Predictive Evaluation Metrics in Survival Analysis

Zhou Hanpu

2021/7/26

Vignette

1. Introduction

Survival analysis aims to study the relationship between independent covariates and survival time and event outcomes. With the increasing demand for accuracy in practical applications, survival models are constantly being developed and improved. Meanwhile, how to measure the prediction performance of survival models has also attracted more and more attention ([4]). The censoring problem of survival data is the main reason why survival models are difficult to evaluate ([8]; [11]). In this package, we want to provide an “all-in-one” package which includes most of the evaluation metrics for survival predictions.

In the following, we will show how these model evaluation metrics work based on some simulated datasets and the popular Cox and random survival forest (RSF) models.

2. Data

The four simulated survival data scenarios used here have different degrees of violation of the proportional hazard assumption and are constructed as follows:

Dataset 1: Data is created using 300 independent observations, where the covariate vector \(( W_1, . . . ,W_{25} )\) is multivariate normal with mean zero and a covariance matrix having elements \((i, j)\) equal to \(0.9^{|i−j|}\). Survival times are simulated from an exponential distribution with mean \(\mu = e^{0.1 \sum_{i=11}^{20}} W_i\) (i.e., a proportional hazards model) and the censoring distribution is exponential with mean chosen to get approximately 30% censoring.

Dataset 2: Data is created using 200 independent observations where the covariate vector (\(W_1, . . . ,W_{25}\)) consists of 25 iid uniform random variables on the interval [0, 1]. The survival times follow an exponential distribution with mean \(μ = sin(W_1\pi) + 2|W_2 − 0.5| + W_3^3\). Censoring is uniform on [0, 6], which results in approximately 24% censoring. Here, the proportional hazards assumption is mildly violated.
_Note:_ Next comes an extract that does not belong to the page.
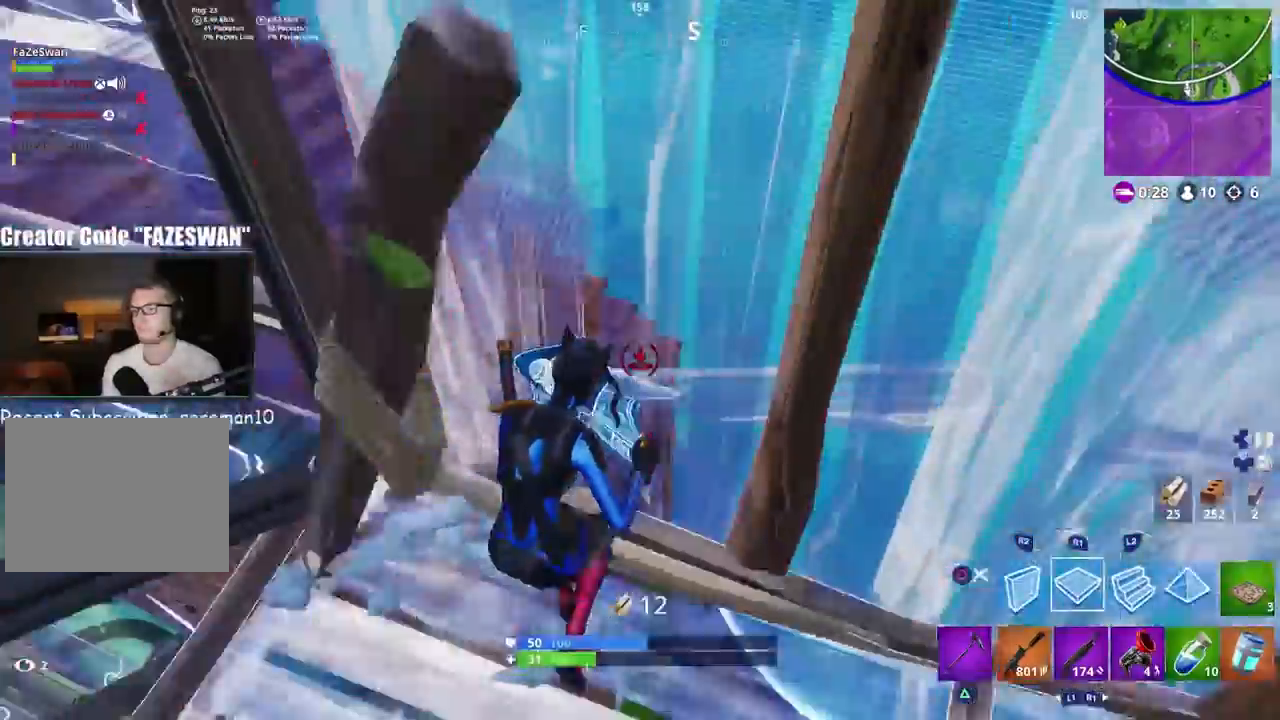
{"dt_ms": 500, "buttons": ["R2"], "left_stick": "up-left", "right_stick": "up-right", "events": [[67, "left_stick", "up-right"], [83, "right_stick", "right"], [250, "right_stick", "up-right"], [317, "R1", "up"], [367, "left_stick", "up"], [417, "R2", "down"], [467, "left_stick", "up-left"]]}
Dataset 3: Data is created using 300 independent observations where the covariates (\(W_1, . . . ,W_{25}\)) are multivariate normal with mean zero and a covariance matrix having elements \((i, j)\) equal to \(0.75^{|i−j|}\). Survival times are gamma distributed with shape parameter \(\mu=0.5+0.3|\sum_{i=11}^{15} W_i|\) and scale parameter 2. Censoring times are uniform on [0, 15], which results in approximately 20% censoring. Here, the proportional hazards assumption is strongly violated.
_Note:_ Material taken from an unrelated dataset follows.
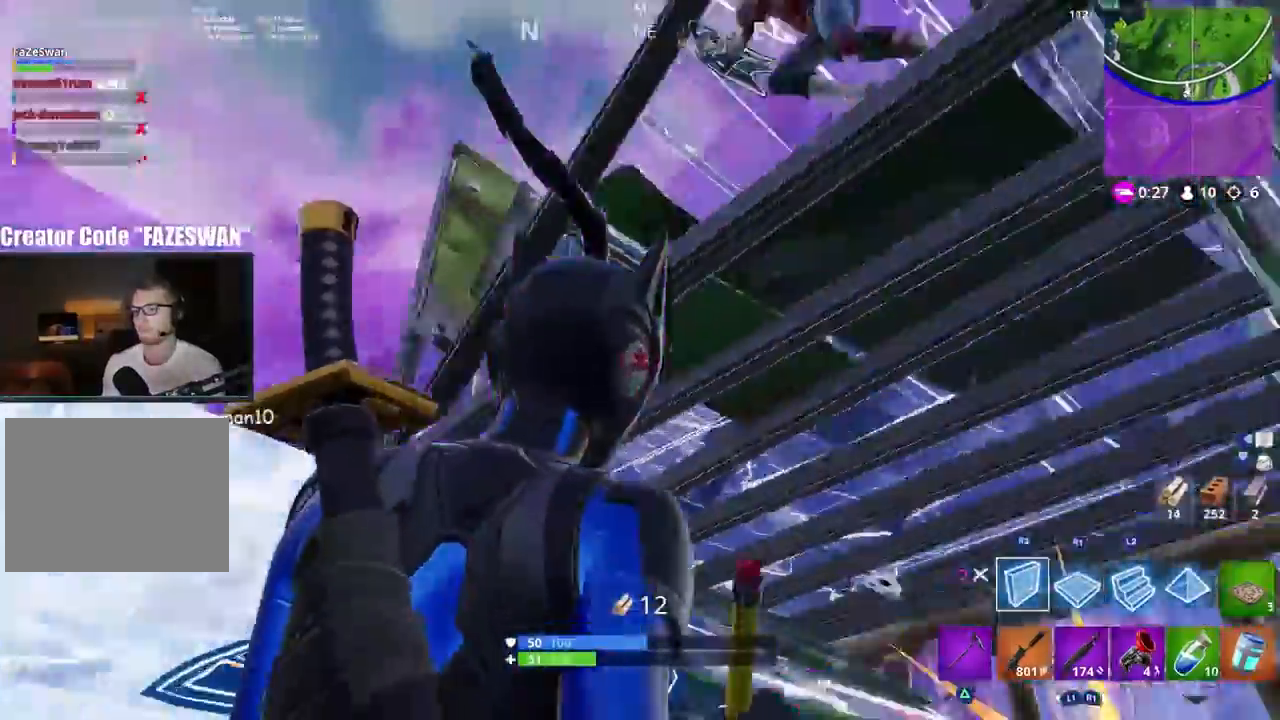
{"dt_ms": 500, "buttons": ["L1", "R1"], "left_stick": "left", "right_stick": "right", "events": [[33, "right_stick", "right"], [183, "R2", "up"], [200, "left_stick", "down-left"], [217, "right_stick", "left"], [267, "R1", "down"], [350, "right_stick", "up"], [383, "left_stick", "left"], [433, "L1", "down"], [500, "right_stick", "right"]]}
Dataset 4: Data is created using 300 independent observations where the covariates \((W_1, . . . ,W_{25})\) are multivariate normal with mean zero and a covariance matrix having elements \((i, j)\) equal to \(0.75^{|i−j|}\). Survival times are simulated according to a log-normal distribution with mean \(\mu = 0.1|\sum_{i=1}^5 W_i| + 0.1|\sum_{i=21}^{25}W_i|\). Censoring times are log-normal with mean \(\mu + 0.5\) and scale parameter one, and the censoring rate is approximately 32%. Here, the underlying censoring distribution depends on covariates.
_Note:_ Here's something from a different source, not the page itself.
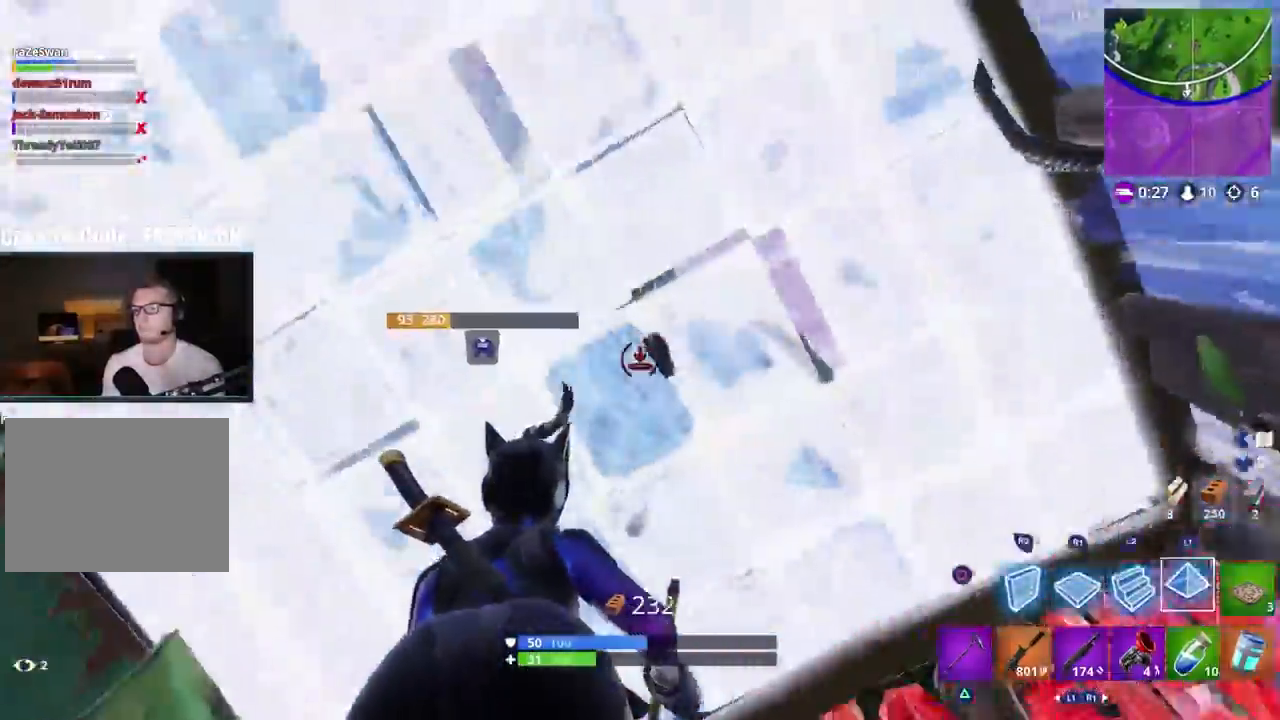
{"dt_ms": 500, "buttons": [], "left_stick": "left", "right_stick": "down-right", "events": [[33, "left_stick", "up-left"], [50, "CIRCLE", "down"], [150, "CIRCLE", "up"], [150, "R1", "up"], [150, "R3", "down"], [150, "left_stick", "left"], [167, "L1", "up"], [200, "right_stick", "down"], [250, "R3", "up"], [333, "R3", "down"], [333, "right_stick", "down-right"], [450, "R3", "up"]]}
3. Predictive Evaluation Metrics in Survival Analysis

3.1 Concordance index

The most used survival model evaluation metrics is the Concordance index (CI) ([5]; [9]; [13]; [12]; [2]), which is the generalization of the ROC curve in the complete data in the survival data ([4]; [14]; [10]; [13]). CI can be divided into two categories according to whether considering the data tied.

In practical applications, deaths may be observed in both samples (\(\delta_i=1\) and \(\delta_j=1\)) in the sample pair, and the observed survival times are the same (\(T_i=X_i=X_j=T_j\)). In this case, when the survival probabilities or survival times predicted by the model are also equal(\(Y_i=Y_j\)), the model has a perfect predictive ability. However, without considering ties between survival times, this kind of sample pair cannot improve CI for the original CI definition.

To deal with this problem, Ishwaran introduced an improved CI calculation method for the tied survival data ([7]). According to their definition, if the prediction result is survival time or survival probability, the smaller the prediction result, the worse it is; if the prediction result is the hazard function, the larger the value, the worse the prediction result. Detailed information on how to calculate CI are shown below:

  • First define the comparable sample pair:

\[np_{ij}\left(X_{i}, \delta_{i}, X_{j}, \delta_{j}\right) = max(I\left(X_{i} \geqslant X_{j}\right) \delta_{j},I\left(X_{i} \leqslant X_{j}\right) \delta_{i}) \]

  • In the second step, calculate the Complete Concordance (CC):

\[ CC = \sum_{i,j}I(sign(Y_i,Y_j)=csign(X_i,X_j)|np_{ij}=1) \] where:

\[sign(Y_i,Y_j) = I\left(Y_{i} \geqslant Y_{j}\right) -I\left(Y_{i} \leqslant Y_{j}\right)\] \[\operatorname{csign}\left(X_{i}, \delta_{i}, X_{j}, \delta_{j}\right)=I\left(X_{i} \geqslant X_{j}\right) \delta_{j}-I\left(X_{i} \leqslant X_{j}\right) \delta_{i}\]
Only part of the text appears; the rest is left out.